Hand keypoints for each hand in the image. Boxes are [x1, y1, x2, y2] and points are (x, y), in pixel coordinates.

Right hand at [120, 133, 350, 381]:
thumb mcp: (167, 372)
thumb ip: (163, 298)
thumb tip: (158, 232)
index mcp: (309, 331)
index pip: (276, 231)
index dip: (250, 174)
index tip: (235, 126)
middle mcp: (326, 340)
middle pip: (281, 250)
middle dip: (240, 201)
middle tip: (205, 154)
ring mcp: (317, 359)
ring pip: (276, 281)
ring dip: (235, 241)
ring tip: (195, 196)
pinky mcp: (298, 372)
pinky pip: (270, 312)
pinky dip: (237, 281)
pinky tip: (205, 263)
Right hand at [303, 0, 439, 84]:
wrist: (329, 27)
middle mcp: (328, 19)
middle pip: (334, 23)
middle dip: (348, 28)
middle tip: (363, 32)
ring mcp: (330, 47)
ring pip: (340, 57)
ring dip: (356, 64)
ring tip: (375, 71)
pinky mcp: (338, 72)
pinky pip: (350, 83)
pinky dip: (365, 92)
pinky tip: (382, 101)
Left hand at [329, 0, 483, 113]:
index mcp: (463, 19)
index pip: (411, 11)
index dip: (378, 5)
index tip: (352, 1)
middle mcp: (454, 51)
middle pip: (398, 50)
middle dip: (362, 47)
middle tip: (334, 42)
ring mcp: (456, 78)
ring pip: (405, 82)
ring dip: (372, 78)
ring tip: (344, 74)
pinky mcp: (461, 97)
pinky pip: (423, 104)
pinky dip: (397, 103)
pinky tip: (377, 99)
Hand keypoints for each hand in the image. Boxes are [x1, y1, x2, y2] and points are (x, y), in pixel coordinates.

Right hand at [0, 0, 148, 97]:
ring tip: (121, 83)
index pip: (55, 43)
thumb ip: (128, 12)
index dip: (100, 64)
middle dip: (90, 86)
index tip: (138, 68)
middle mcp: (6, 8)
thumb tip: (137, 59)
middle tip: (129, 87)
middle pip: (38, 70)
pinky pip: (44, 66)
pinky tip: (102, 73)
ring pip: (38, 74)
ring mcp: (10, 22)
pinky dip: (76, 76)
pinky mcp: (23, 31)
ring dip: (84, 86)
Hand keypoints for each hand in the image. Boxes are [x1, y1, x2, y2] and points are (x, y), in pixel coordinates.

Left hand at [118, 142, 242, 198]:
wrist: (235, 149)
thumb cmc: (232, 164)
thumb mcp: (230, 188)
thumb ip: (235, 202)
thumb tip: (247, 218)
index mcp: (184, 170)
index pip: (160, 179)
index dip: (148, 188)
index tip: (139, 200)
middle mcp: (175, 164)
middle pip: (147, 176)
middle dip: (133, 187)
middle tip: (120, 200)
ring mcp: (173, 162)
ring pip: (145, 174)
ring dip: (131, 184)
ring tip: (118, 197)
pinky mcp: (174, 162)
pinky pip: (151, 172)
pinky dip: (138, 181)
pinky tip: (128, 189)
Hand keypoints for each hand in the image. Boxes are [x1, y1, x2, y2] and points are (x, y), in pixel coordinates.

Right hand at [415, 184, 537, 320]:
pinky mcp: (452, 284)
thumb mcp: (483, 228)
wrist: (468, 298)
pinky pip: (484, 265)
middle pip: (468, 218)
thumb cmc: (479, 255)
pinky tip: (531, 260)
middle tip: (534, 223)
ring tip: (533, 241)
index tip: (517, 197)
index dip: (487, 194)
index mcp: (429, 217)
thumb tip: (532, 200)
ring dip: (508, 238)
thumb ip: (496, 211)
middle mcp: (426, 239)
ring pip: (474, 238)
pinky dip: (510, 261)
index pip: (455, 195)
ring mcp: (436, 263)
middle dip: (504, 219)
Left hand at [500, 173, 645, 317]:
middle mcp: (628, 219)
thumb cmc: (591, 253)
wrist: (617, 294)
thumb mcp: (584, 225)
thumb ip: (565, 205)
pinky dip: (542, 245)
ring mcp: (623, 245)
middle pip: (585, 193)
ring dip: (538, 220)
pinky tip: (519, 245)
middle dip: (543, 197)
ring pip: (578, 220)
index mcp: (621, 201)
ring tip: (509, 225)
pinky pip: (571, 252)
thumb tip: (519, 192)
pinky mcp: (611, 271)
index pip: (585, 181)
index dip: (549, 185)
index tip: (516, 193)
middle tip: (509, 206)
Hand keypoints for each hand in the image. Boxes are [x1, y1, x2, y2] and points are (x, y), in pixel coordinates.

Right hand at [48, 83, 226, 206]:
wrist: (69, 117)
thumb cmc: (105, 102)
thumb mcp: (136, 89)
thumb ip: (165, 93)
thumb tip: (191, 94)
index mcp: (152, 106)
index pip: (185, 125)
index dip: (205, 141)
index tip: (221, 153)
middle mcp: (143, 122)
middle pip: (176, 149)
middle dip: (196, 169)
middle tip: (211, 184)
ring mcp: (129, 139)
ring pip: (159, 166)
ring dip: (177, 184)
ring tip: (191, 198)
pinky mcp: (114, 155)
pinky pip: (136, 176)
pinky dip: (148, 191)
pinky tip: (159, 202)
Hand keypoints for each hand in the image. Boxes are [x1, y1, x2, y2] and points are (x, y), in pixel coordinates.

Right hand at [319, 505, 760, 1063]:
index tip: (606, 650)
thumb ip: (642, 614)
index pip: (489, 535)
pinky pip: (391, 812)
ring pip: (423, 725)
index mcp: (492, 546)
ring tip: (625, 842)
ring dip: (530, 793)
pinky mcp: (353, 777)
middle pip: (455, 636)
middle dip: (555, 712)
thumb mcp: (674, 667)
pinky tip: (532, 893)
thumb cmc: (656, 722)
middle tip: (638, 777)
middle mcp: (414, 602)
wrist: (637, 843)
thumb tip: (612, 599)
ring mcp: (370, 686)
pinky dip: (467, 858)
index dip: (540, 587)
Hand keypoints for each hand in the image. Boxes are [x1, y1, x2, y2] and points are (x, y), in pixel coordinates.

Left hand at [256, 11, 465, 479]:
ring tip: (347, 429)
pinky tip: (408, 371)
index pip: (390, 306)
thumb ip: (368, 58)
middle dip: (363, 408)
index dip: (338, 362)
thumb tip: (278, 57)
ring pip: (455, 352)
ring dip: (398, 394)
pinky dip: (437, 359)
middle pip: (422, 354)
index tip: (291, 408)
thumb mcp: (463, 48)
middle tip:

•••

## HOW TO COMPLETE THIS TASK
Repeat the data in its entirety, exactly as written.

## ANSWER AREA
Hand keypoints for each hand in the image. Boxes are [x1, y1, x2, y2] and points are (x, y), in pixel coordinates.

Right hand at [120, 133, 350, 381]:
thumb mcp: (167, 372)
thumb ip: (163, 298)
thumb tip: (158, 232)
index mcp: (309, 331)
index pip: (276, 231)
index dip: (250, 174)
index tip: (235, 126)
middle mcp: (326, 340)
middle pip: (281, 250)
middle dip: (240, 201)
middle tip: (205, 154)
ring mcp: (317, 359)
ring pip: (276, 281)
ring dip: (235, 241)
ring tip: (195, 196)
pinky mcp: (298, 372)
pinky pip: (270, 312)
pinky dip: (237, 281)
pinky tip: (205, 263)
Right hand at [303, 0, 439, 84]:
wrist: (329, 27)
middle mcp: (328, 19)
middle pip: (334, 23)
middle dip: (348, 28)
middle tip: (363, 32)
ring mcp: (330, 47)
ring pip: (340, 57)
ring dip: (356, 64)
ring tip: (375, 71)
pinky mcp: (338, 72)
pinky pip: (350, 83)
pinky dip: (365, 92)
pinky tip: (382, 101)
Left hand at [329, 0, 483, 113]:
index mcp: (463, 19)
index pip: (411, 11)
index dip: (378, 5)
index tip: (352, 1)
middle mcp: (454, 51)
middle pip: (398, 50)
middle dip: (362, 47)
middle tip: (334, 42)
ring mcp: (456, 78)
ring pip: (405, 82)
ring dip: (372, 78)
ring tip: (344, 74)
pinky mcp: (461, 97)
pinky pip: (423, 104)
pinky dip: (397, 103)
pinky tip: (377, 99)
Hand keypoints for each hand in the image. Boxes are [x1, y1, x2, y2] and points are (x, y), in pixel coordinates.

Right hand at [0, 0, 148, 97]:
ring tip: (121, 83)
index pip: (55, 43)
thumb ip: (128, 12)
index dip: (100, 64)
middle dip: (90, 86)
index tip: (138, 68)
middle mcp: (6, 8)
thumb tip: (137, 59)
middle tip: (129, 87)
middle pip: (38, 70)
pinky pip: (44, 66)
pinky tip: (102, 73)
ring pip: (38, 74)
ring mcp: (10, 22)
pinky dip: (76, 76)
pinky mcp: (23, 31)
ring dip: (84, 86)
Hand keypoints for each hand in the image. Boxes are [x1, y1, x2, y2] and points are (x, y), in pixel coordinates.

Left hand at [118, 142, 242, 198]:
wrist: (235, 149)
thumb cmc: (232, 164)
thumb mcp: (230, 188)
thumb ip: (235, 202)
thumb tip: (247, 218)
index mcp: (184, 170)
index pip: (160, 179)
index dip: (148, 188)
index tip: (139, 200)
middle mcp: (175, 164)
middle pip: (147, 176)
middle dip: (133, 187)
middle tip: (120, 200)
ring mcp: (173, 162)
ring pip: (145, 174)
ring dip: (131, 184)
ring tip: (118, 197)
pinky mcp: (174, 162)
pinky pip: (151, 172)
pinky dip: (138, 181)
pinky tip: (128, 189)
Hand keypoints for each hand in the image. Boxes are [x1, y1, x2, y2] and points are (x, y), in pixel coordinates.

Right hand at [415, 184, 537, 320]:
pinky mcp: (452, 284)
thumb mcp: (483, 228)
wrist: (468, 298)
pinky pip: (484, 265)
middle pip: (468, 218)
thumb cmc: (479, 255)
pinky tip: (531, 260)
middle tip: (534, 223)
ring tip: (533, 241)
index tip: (517, 197)
index dip: (487, 194)
index mcp: (429, 217)
thumb tip: (532, 200)
ring dip: (508, 238)
thumb ip: (496, 211)
middle mcp: (426, 239)
ring pip: (474, 238)
pinky dip: (510, 261)
index pip: (455, 195)
ring mcp: (436, 263)
middle dip: (504, 219)
Left hand at [500, 173, 645, 317]:
middle mcp: (628, 219)
thumb cmc: (591, 253)
wrist: (617, 294)
thumb mcp: (584, 225)
thumb ip: (565, 205)
pinky dip: (542, 245)
ring mcp: (623, 245)
middle pip: (585, 193)
ring dip: (538, 220)
pinky tip: (519, 245)
middle dip: (543, 197)
ring pip: (578, 220)
index mcp: (621, 201)
ring tip: (509, 225)
pinky pip: (571, 252)
thumb tip: (519, 192)
pinky mcp: (611, 271)
index pip: (585, 181)
index dip: (549, 185)
index tip: (516, 193)
middle tip: (509, 206)
Hand keypoints for each hand in the image. Boxes are [x1, y1, x2, y2] and points are (x, y), in pixel coordinates.

Right hand at [48, 83, 226, 206]:
wrist: (69, 117)
thumb cmc: (105, 102)
thumb mcp: (136, 89)
thumb ip: (165, 93)
thumb tip: (191, 94)
index mcp: (152, 106)
index pip: (185, 125)
index dip: (205, 141)
index tip: (221, 153)
middle mcp: (143, 122)
middle pip: (176, 149)
middle dip: (196, 169)
middle tip: (211, 184)
ring mcp: (129, 139)
ring pip: (159, 166)
ring dip: (177, 184)
ring tip: (191, 198)
pinky mcp: (114, 155)
pinky pip: (136, 176)
pinky dip: (148, 191)
pinky tip: (159, 202)
Hand keypoints for each hand in the image. Boxes are [x1, y1, x2, y2] and points are (x, y), in pixel coordinates.

Right hand at [319, 505, 760, 1063]:
index tip: (606, 650)
thumb ip: (642, 614)
index pip: (489, 535)
pinky pip: (391, 812)
ring pip: (423, 725)
index mcp: (492, 546)
ring tip: (625, 842)
ring dip: (530, 793)
pinky mcp: (353, 777)
middle pip: (455, 636)
middle dip: (555, 712)
thumb mcp: (674, 667)
pinky tip: (532, 893)
thumb cmc: (656, 722)
middle tip: (638, 777)
middle mcp: (414, 602)
wrist: (637, 843)
thumb tip: (612, 599)
ring mcp: (370, 686)
pinky dip: (467, 858)
index dip: (540, 587)
Hand keypoints for each hand in the image. Boxes are [x1, y1, x2, y2] and points are (x, y), in pixel coordinates.

Left hand at [256, 11, 465, 479]:
ring tip: (347, 429)
pinky tip: (408, 371)
index pip: (390, 306)
thumb ip: (368, 58)
middle dip: (363, 408)
index dip: (338, 362)
thumb tip: (278, 57)
ring pip: (455, 352)
ring dip: (398, 394)
pinky dip: (437, 359)
middle pip: (422, 354)
index tip: (291, 408)
thumb mcp: (463, 48)
middle tip:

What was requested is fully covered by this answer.